Sobre a constitucionalidade do Substitutivo da Câmara no 3/2015

Quanto às atribuições dos historiadores, é de suma importância destacar que o Substitutivo no 3/2015, aprovado por unanimidade pelo Senado Federal no último dia 18 de fevereiro de 2020, não restringe de forma alguma a “livre expressão da atividade intelectual, artística, científica e de comunicação” de não historiadores, o que demonstra seu pleno acordo com as normas constitucionais vigentes. Em resumo, a regulamentação não proíbe qualquer pessoa de pesquisar, escrever, publicar ou manifestar opinião acerca de temas históricos.
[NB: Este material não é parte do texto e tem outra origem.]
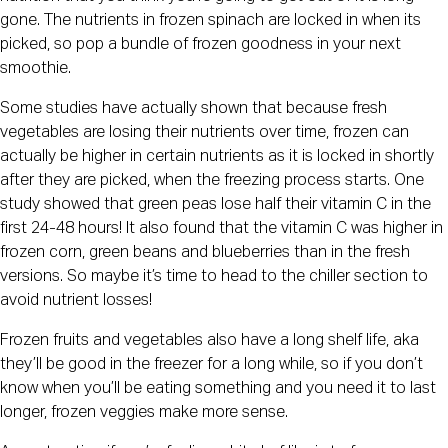
gone. The nutrients in frozen spinach are locked in when its 
picked, so pop a bundle of frozen goodness in your next 
smoothie.
Some studies have actually shown that because fresh 
vegetables are losing their nutrients over time, frozen can 
actually be higher in certain nutrients as it is locked in shortly 
after they are picked, when the freezing process starts. One 
study showed that green peas lose half their vitamin C in the 
first 24-48 hours! It also found that the vitamin C was higher in 
frozen corn, green beans and blueberries than in the fresh 
versions. So maybe it’s time to head to the chiller section to 
avoid nutrient losses!
Frozen fruits and vegetables also have a long shelf life, aka 
they’ll be good in the freezer for a long while, so if you don’t 
know when you’ll be eating something and you need it to last 
longer, frozen veggies make more sense.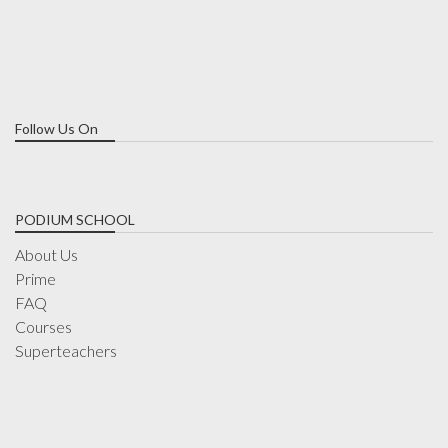
Follow Us On
PODIUM SCHOOL
About Us
Prime
FAQ
Courses
Superteachers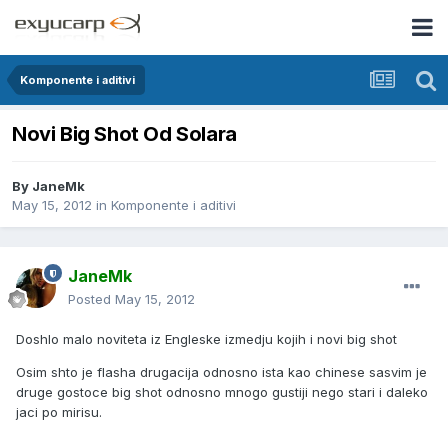
Komponente i aditivi
Novi Big Shot Od Solara
By
JaneMk
May 15, 2012
in
Komponente i aditivi
JaneMk
Posted
May 15, 2012
Doshlo malo noviteta iz Engleske izmedju kojih i novi big shot
Osim shto je flasha drugacija odnosno ista kao chinese sasvim je
druge gostoce big shot odnosno mnogo gustiji nego stari i daleko
jaci po mirisu.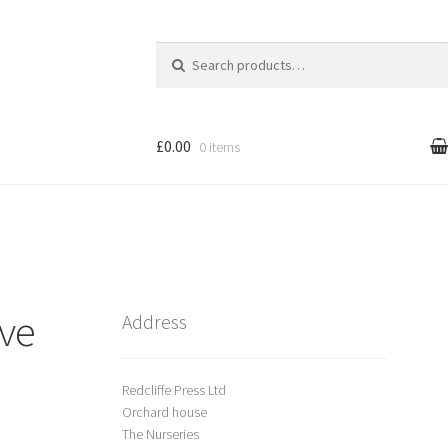
Search
for:
£0.00
0 items
l
Cart
treet Art
ive
Shop
Address
Redcliffe Press Ltd
Orchard house
The Nurseries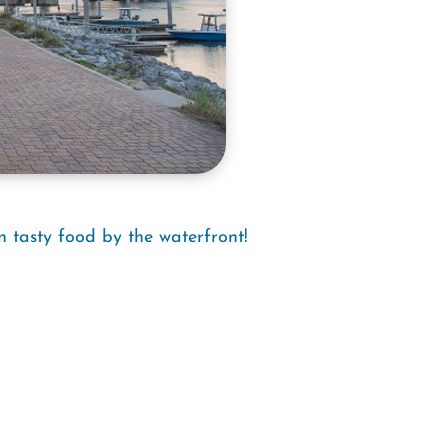
n tasty food by the waterfront!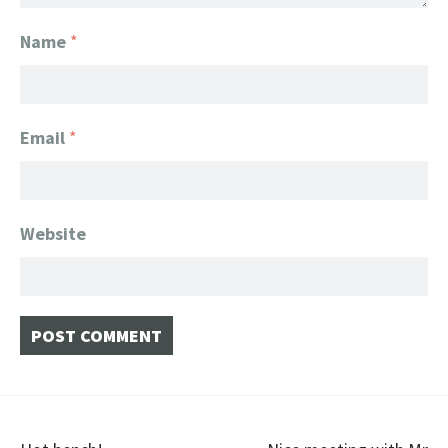
Name
*
Email
*
Website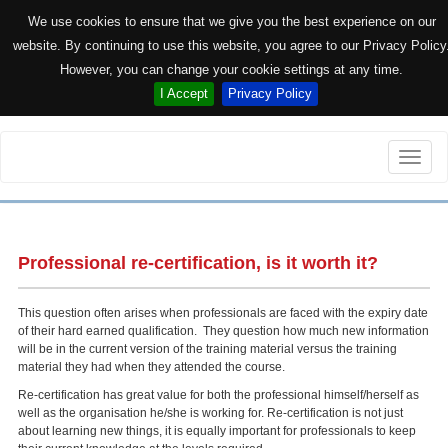
We use cookies to ensure that we give you the best experience on our
website. By continuing to use this website, you agree to our Privacy Policy
However, you can change your cookie settings at any time.
I Accept
Privacy Policy
Toggle
naviga
Professional re-certification, is it worth it?
This question often arises when professionals are faced with the expiry date
of their hard earned qualification. They question how much new information
will be in the current version of the training material versus the training
material they had when they attended the course.
Re-certification has great value for both the professional himself/herself as
well as the organisation he/she is working for. Re-certification is not just
about learning new things, it is equally important for professionals to keep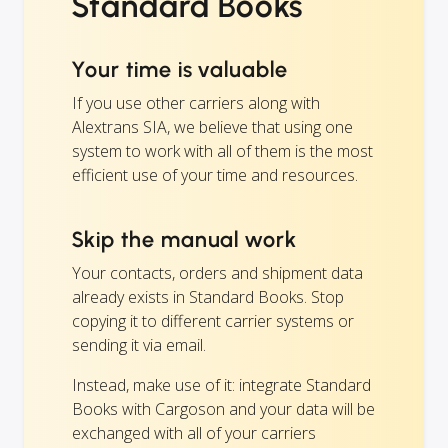
Standard Books
Your time is valuable
If you use other carriers along with
Alextrans SIA, we believe that using one
system to work with all of them is the most
efficient use of your time and resources.
Skip the manual work
Your contacts, orders and shipment data
already exists in Standard Books. Stop
copying it to different carrier systems or
sending it via email.
Instead, make use of it: integrate Standard
Books with Cargoson and your data will be
exchanged with all of your carriers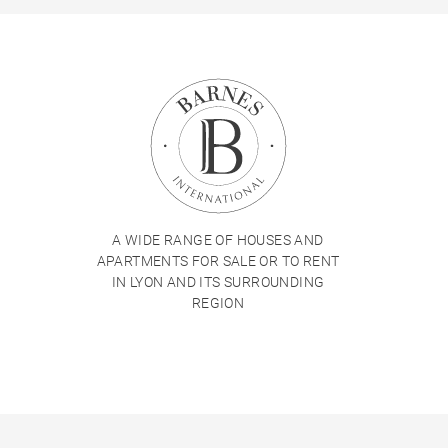
A WIDE RANGE OF HOUSES AND
APARTMENTS FOR SALE OR TO RENT
IN LYON AND ITS SURROUNDING
REGION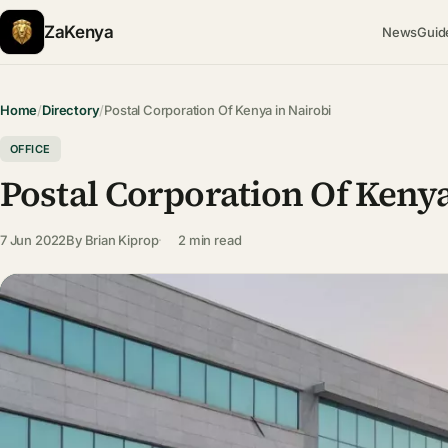
ZaKenya
News
Guid
Home
/
Directory
/
Postal Corporation Of Kenya in Nairobi
OFFICE
Postal Corporation Of Kenya
7 Jun 2022
By
Brian Kiprop
2 min read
Da mesma forma, o Substitutivo no 3/2015 não ofende o Art. 5º, XIII da Constituição brasileira, segundo o qual “é livre o exercício de qualquer trabalho, ofício ou profissão, atendidas as qualificações profissionais que a lei estabelecer”. Nesse sentido, o Substitutivo no 3/2015 obedece e cumpre o que determina o disposto constitucional, uma vez que busca regulamentar por lei “as qualificações profissionais” necessárias a um historiador.
Esperamos que as informações aqui prestadas possam ter sido suficientemente esclarecedoras, acerca da nossa histórica luta a favor da regulamentação da profissão de historiador. Desejamos contar com o fundamental apoio de Vossas Excelências na reparação da injusta negação ao nosso digno direito, derrubando assim o veto presidencial PL no 368/2009 e o Substitutivo da Câmara no 3/2015, pelos motivos expostos.
A Associação Nacional de História agradece vossa atenção e permanecemos à disposição para o que for necessário.